06 It would be good practice for members of the multi-disciplinary team to inform the patient of their rights while in hospital when they are admitted. For informal patients these include among others the right to leave the unit, to make their own decisions about whether to accept treatment, and in what form, and to choose whether to accept the restrictions on movement that may be prescribed for them. Where a patient has limited capacity to understand their rights, it may be appropriate to include the patient's carer or independent advocate in the discussion. Where restrictions on movement have been agreed, a written summary or map or diagram suitable for the patient's needs may assist the patient's understanding and recall of these limitations. Where limitations are altered after an incident or review it would be good practice for the
multi-disciplinary team to inform the patient of these changes within a reasonable time, and to update any written materials that may have been provided to the patient. What constitutes a reasonable time will depend upon the circumstances.
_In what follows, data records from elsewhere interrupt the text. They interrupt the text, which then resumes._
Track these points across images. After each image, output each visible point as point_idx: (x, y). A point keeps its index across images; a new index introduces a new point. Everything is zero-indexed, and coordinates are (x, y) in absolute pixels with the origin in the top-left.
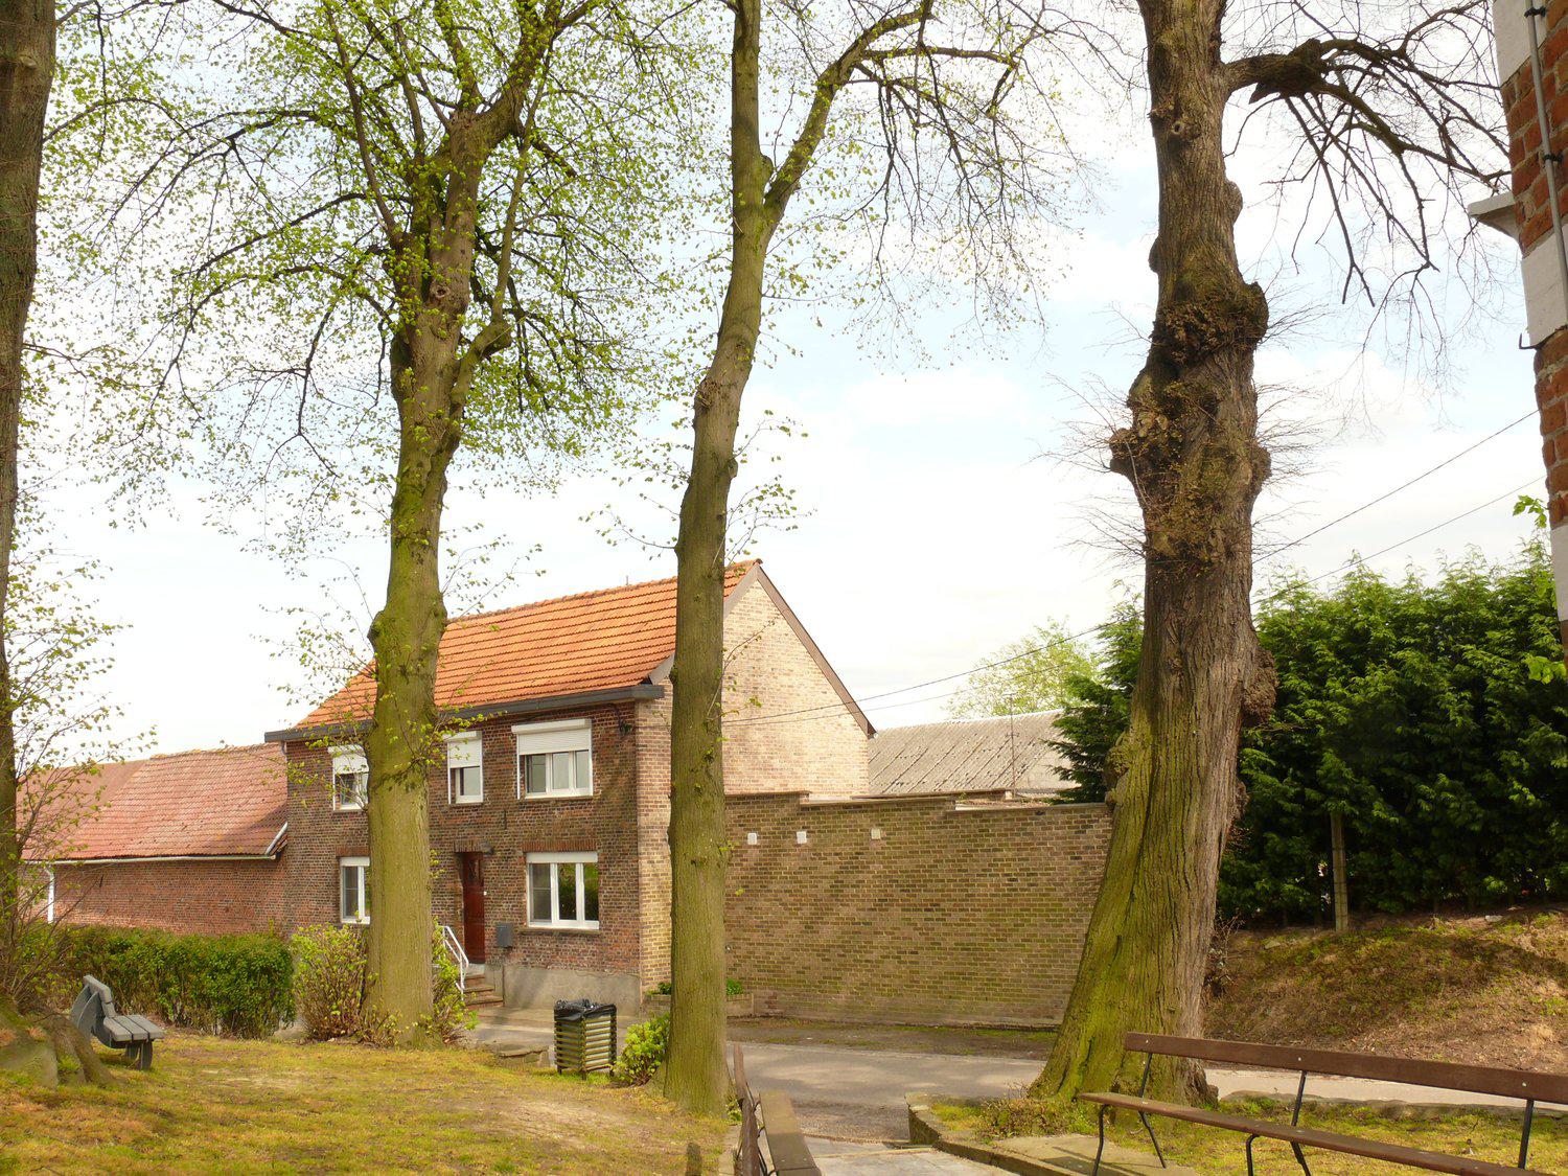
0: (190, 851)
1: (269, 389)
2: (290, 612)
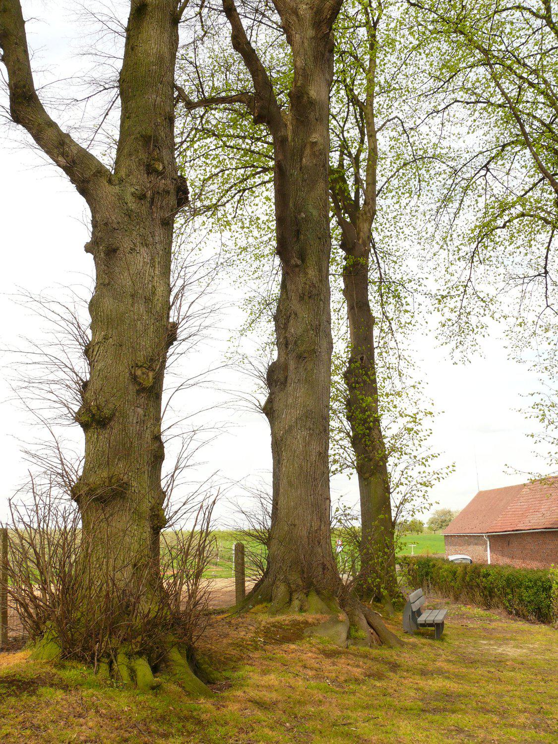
0: (544, 527)
1: (530, 287)
2: (532, 395)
07 Under section 315 of the Act it is an offence for a relevant person who provides, or purports to provide, care and treatment to a patient to ill-treat or wilfully neglect that patient. The provisions of section 315 apply to informal patients as they apply to persons being treated under the Act and 1995 Act. Section 83 of the Adults With Incapacity (Scotland) Act 2000 has a related provision, whereby it is an offence for any person exercising powers under the 2000 Act relating to the personal welfare of an adult to ill-treat or wilfully neglect that adult. In some circumstances inappropriate use of restraint or limitations to an informal patient's liberty might contribute to or constitute ill-treatment or wilful neglect.
08 The Mental Welfare Commission may be contacted for guidance on restraint and restrictions to mobility.